Hodges v. State

474 S.E.2d 218 | Ga. Ct. App. | 1996

Judge Harold R. Banke.

McKinley Hodges appeals his conviction and sentence on charges of robbery by force (OCGA § 16-8-40 (a) (1)) and entering an auto with intent to commit theft (OCGA § 16-8-18). Held:

1. In his first three enumerations of error, Hodges claims the State produced insufficient evidence to support his conviction for robbery by force. We apply the standard set forth in Jackson v. Virginia, 443 U. S. 307, 319 (99 SC 2781, 61 LE2d 560) (1979) and view the evidence with all reasonable inferences made, and all issues of weight and credibility resolved, in favor of the verdict. Patterson v. State, 181 Ga. App. 68, 69 (2) (351 SE2d 503) (1986).

Hodges and other men and women were gathered for a party at his apartment. Hodges called and ordered pizza delivery. When the pizza arrived, Hodges and several others were standing in a group in front of the apartment. Hodges’ uncle grabbed the delivery man and hit him while Hodges’ brother and another young man took money *382and the pizza from the victim’s car. As the victim was running away, Hodges drove off in the victim’s car. Hodges’ argument that he did not participate in a robbery by force because the victim had “abandoned” his car is completely without merit. See Maddox v. State, 174 Ga. App. 728 (1) (330 SE2d 911) (1985) (defendant took items after frightening away victim). Based on Hodges’ actions before, during, and after this incident, the jury was entitled to find him a party to the crime. Hull v. State, 265 Ga. 757, 758-759 (1) (462 SE2d 596) (1995).

2. In his fourth, fifth, and sixth enumerations of error, Hodges similarly contends the State did not prove beyond a reasonable doubt that he was a party to the crime of entering an auto. See Patterson, supra. After Hodges drove off in the victim’s car, police found it parked in the neighborhood but left it there. An eyewitness, who had reported the car to police, later saw a man enter the car and remove something. That man walked to the corner and handed a “box-type” item to the driver of another vehicle, got in the vehicle, and drove away. She reported the incident to police, who within minutes stopped Hodges and his uncle in a car matching her description. Hodges was driving, and under his uncle’s passenger seat police found the victim’s car stereo, which he testified had been removed from his car. This evidence allowed the jury to infer that Hodges was a party to this crime and sufficiently supports the conviction. Hull, supra.
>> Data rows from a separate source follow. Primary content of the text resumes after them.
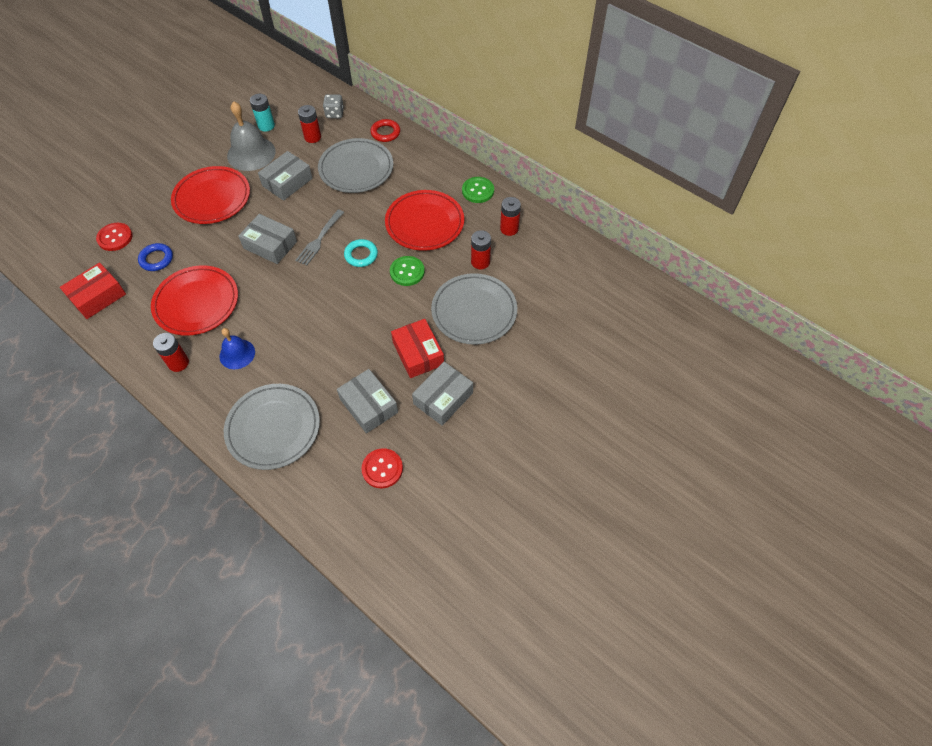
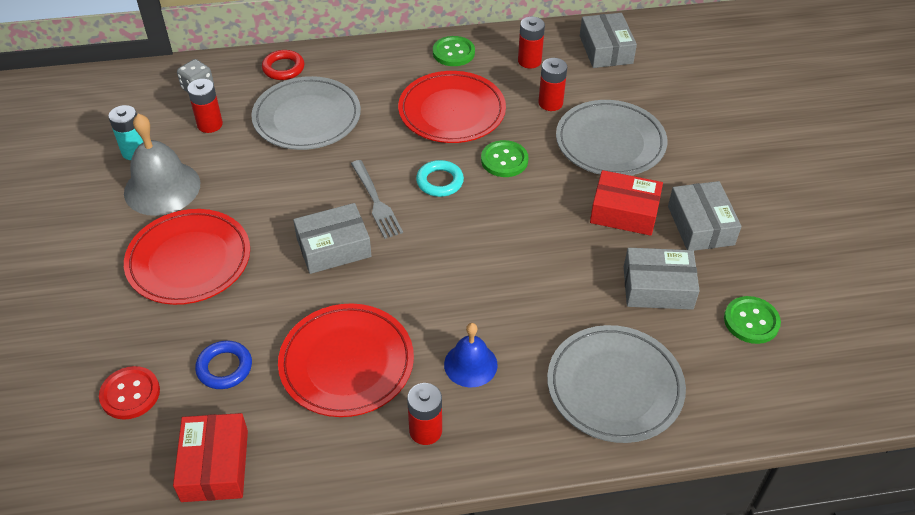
camera: 50 degrees left, 10 degrees down
grey box [258,151,313,201] -> grey box moved to [580,13,637,68]
red button [361,448,403,488] -> green button [724,296,781,344]

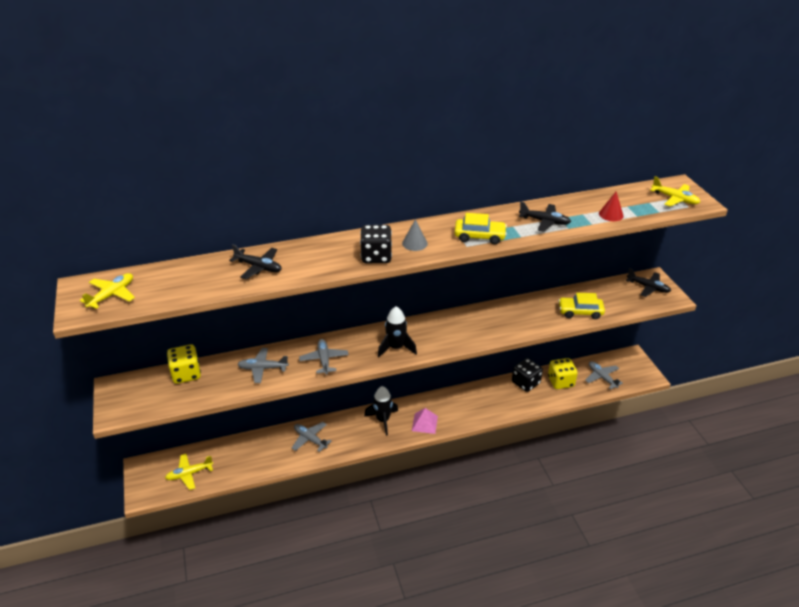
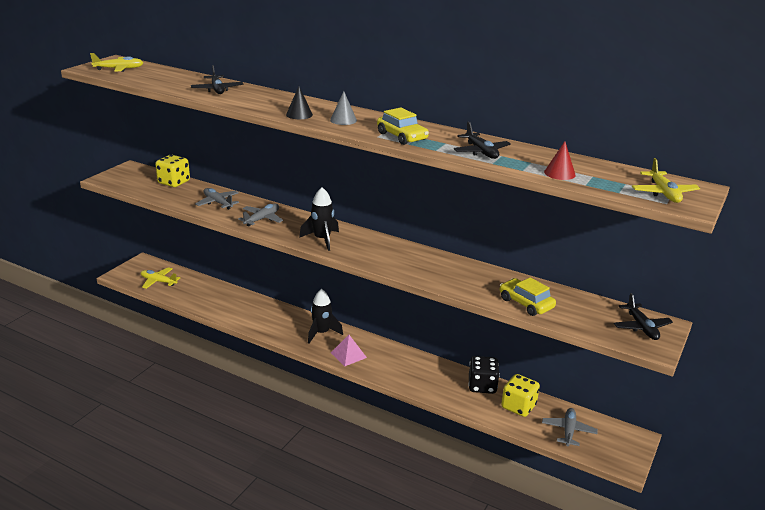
camera: 45 degrees right, 10 degrees down
grey plane [292,422,332,452] -> none
black dice [360,225,392,263] -> black cone [286,86,313,119]

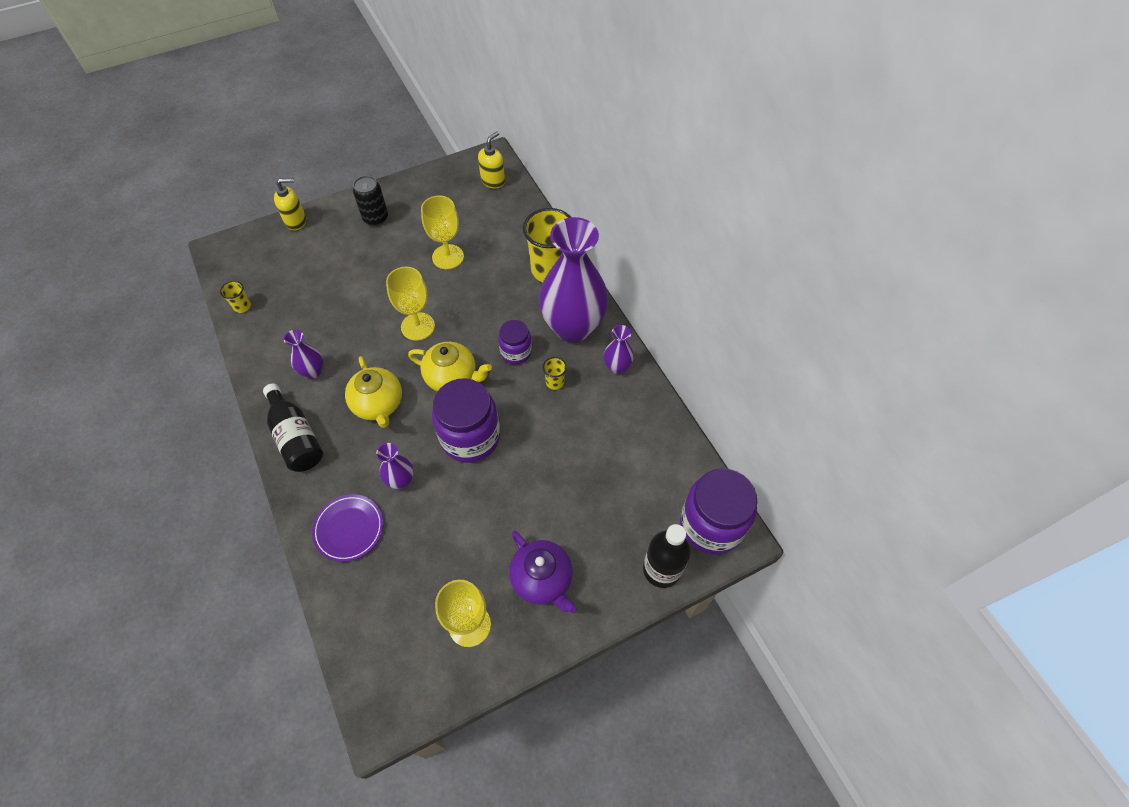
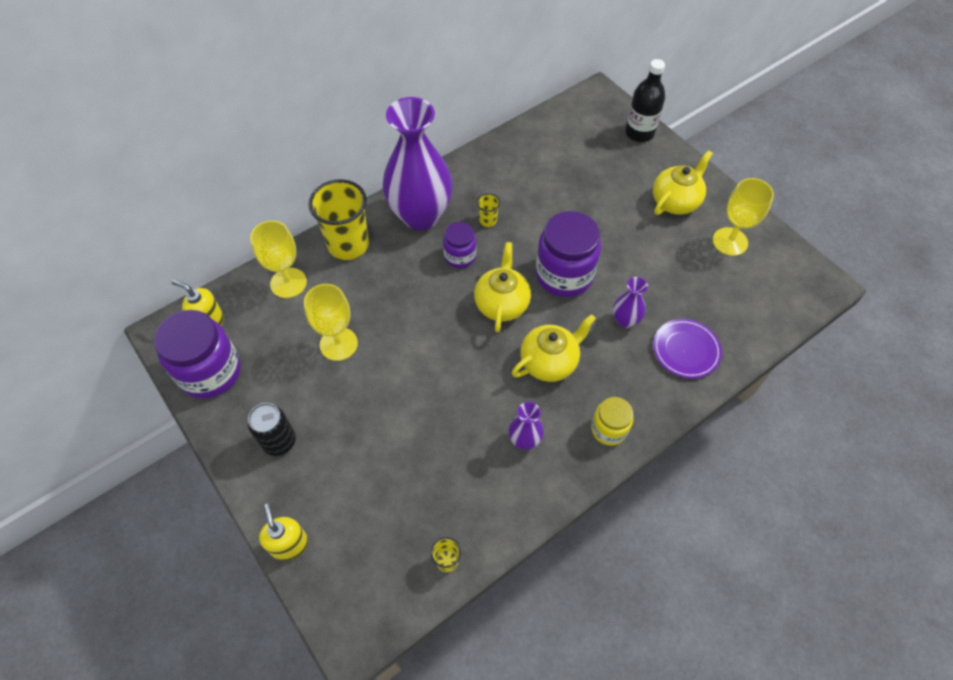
camera: 100 degrees left, 0 degrees up
black bottle [263,383,323,472] -> yellow jar [591,397,634,446]
yellow goblet [386,267,435,341] -> yellow goblet moved to [250,220,307,298]
purple teapot [509,531,577,613] -> yellow teapot [653,150,713,215]
purple vase [604,325,634,374] -> none
purple jar [680,468,757,554] -> purple jar moved to [154,310,241,398]

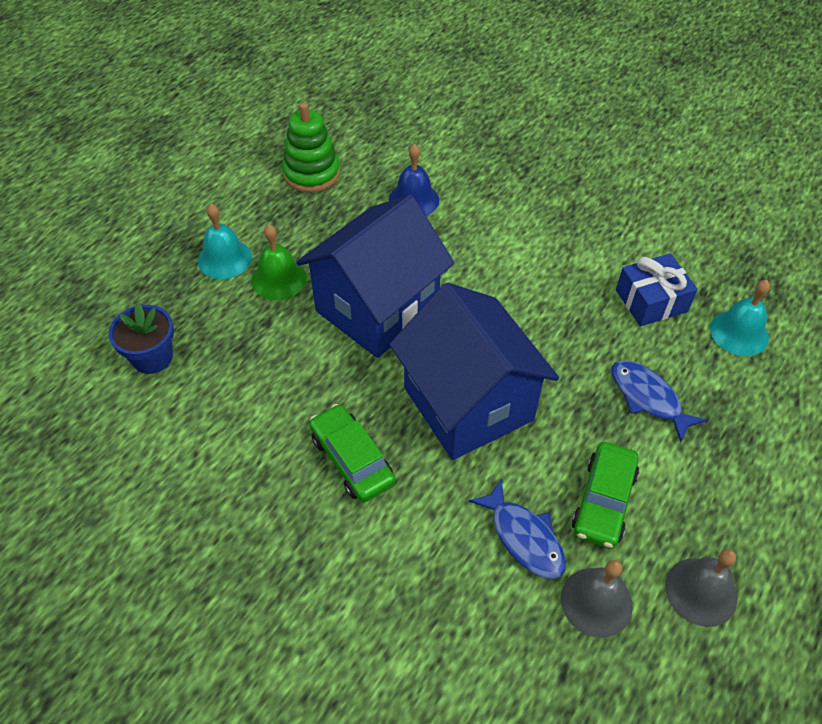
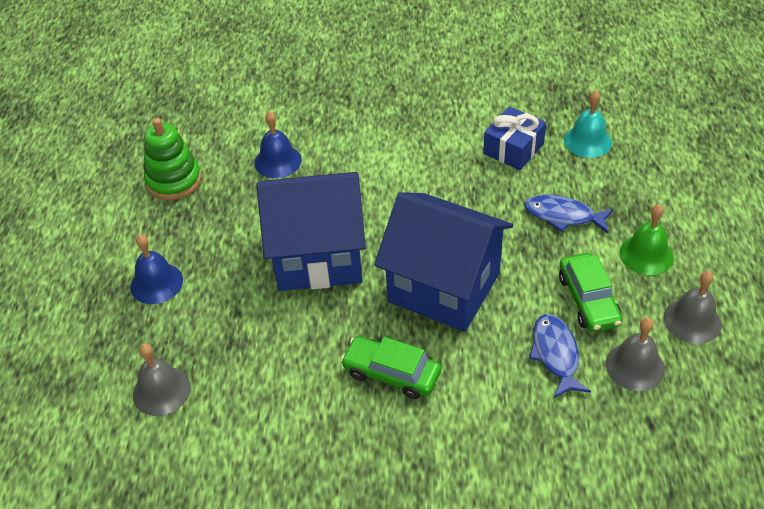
camera: 30 degrees left, 5 degrees down
blue flower pot [108,303,174,374] -> grey bell [133,344,191,416]
turquoise bell [198,204,252,279] -> blue bell [130,235,183,304]
green bell [251,225,307,300] -> green bell moved to [619,204,674,275]
blue house [296,195,454,358] -> blue house turned 75 degrees clockwise [256,172,366,291]
blue fish [468,478,566,579] -> blue fish turned 120 degrees counterclockwise [529,314,591,398]

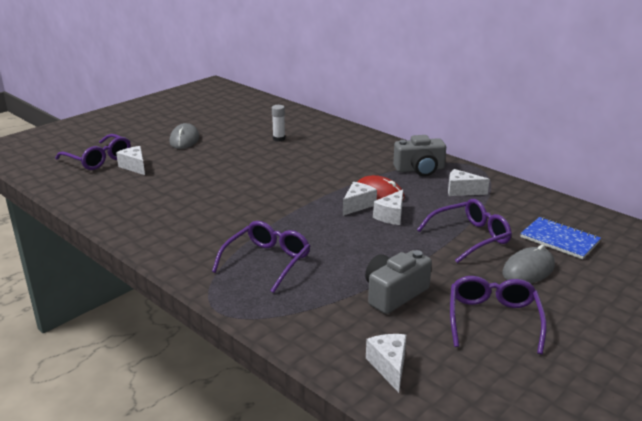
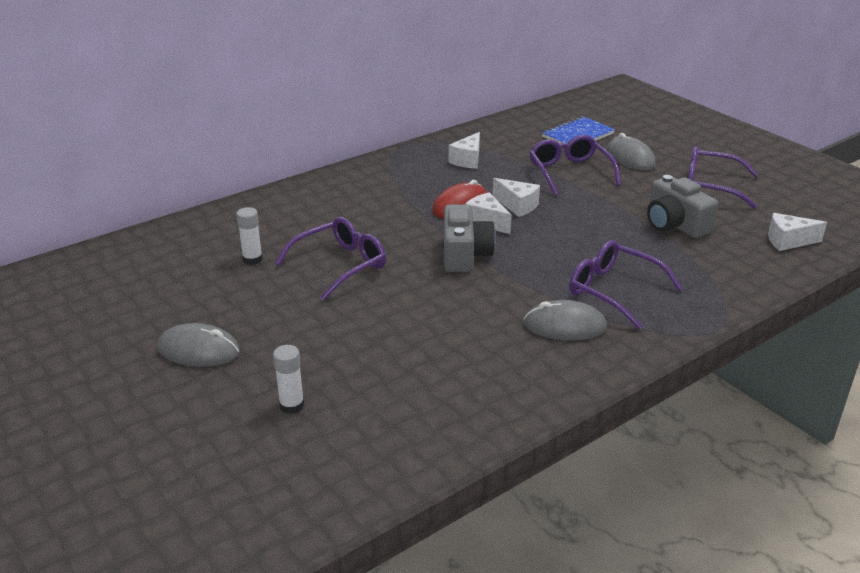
camera: 80 degrees left, 5 degrees up
purple glasses [55,134,131,170] -> purple glasses moved to [275,217,386,300]
white cheese [116,146,145,175] -> white glue stick [273,345,304,414]
grey camera [393,135,446,176] -> grey camera moved to [444,204,496,272]
none -> grey mouse [524,300,607,341]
3. Hodges’ contention that the court committed reversible error by failing to give an unrequested charge on circumstantial evidence has no merit. Eyewitness testimony provided direct evidence that Hodges committed acts making him a party to each of the charged crimes. Yarn v. State, 265 Ga. 787, 791 (2) (462 SE2d 359) (1995). Because the State’s case was not based entirely on circumstantial evidence, the failure to give this unrequested charge is not error. Stubbs v. State, 265 Ga. 883, 884 (1) (463 SE2d 686) (1995).

4. Finally, Hodges claims the trial court erred by allowing a rebuttal witness to testify even though her name was not on the list of witnesses the State supplied to the defense. Because this case was indicted before January 1, 1995, former OCGA § 17-7-110 applies. “The exclusion of testimony from a witness whose name has not been provided to the defense by the State pursuant to OCGA § 17-7-110 does not apply to rebuttal witnesses. [Cit.]” Leatherwood v. State, 212 Ga. App. 342, 343-344 (3) (441 SE2d 813) (1994). To the extent this witness’s testimony constituted an integral part of the State’s case and not mere rebuttal, we note that defense counsel admitted his knowledge of this witness through her testimony in the separate trial of Hodges’ co-defendant. Furthermore, defense counsel made no motion for continuance and no effort to interview the witness. Under *383these circumstances, we find no error. Bleckley v. State, 214 Ga. App. 860, 861 (3) (449 SE2d 351) (1994).

Decided July 10, 1996 Reconsideration dismissed July 31, 1996. James W. Smith, for appellant. Harry N. Gordon, District Attorney, James D. Love, Assistant District Attorney, for appellee.

Judgment affirmed.

Birdsong, P. J., and Blackburn, J., concur.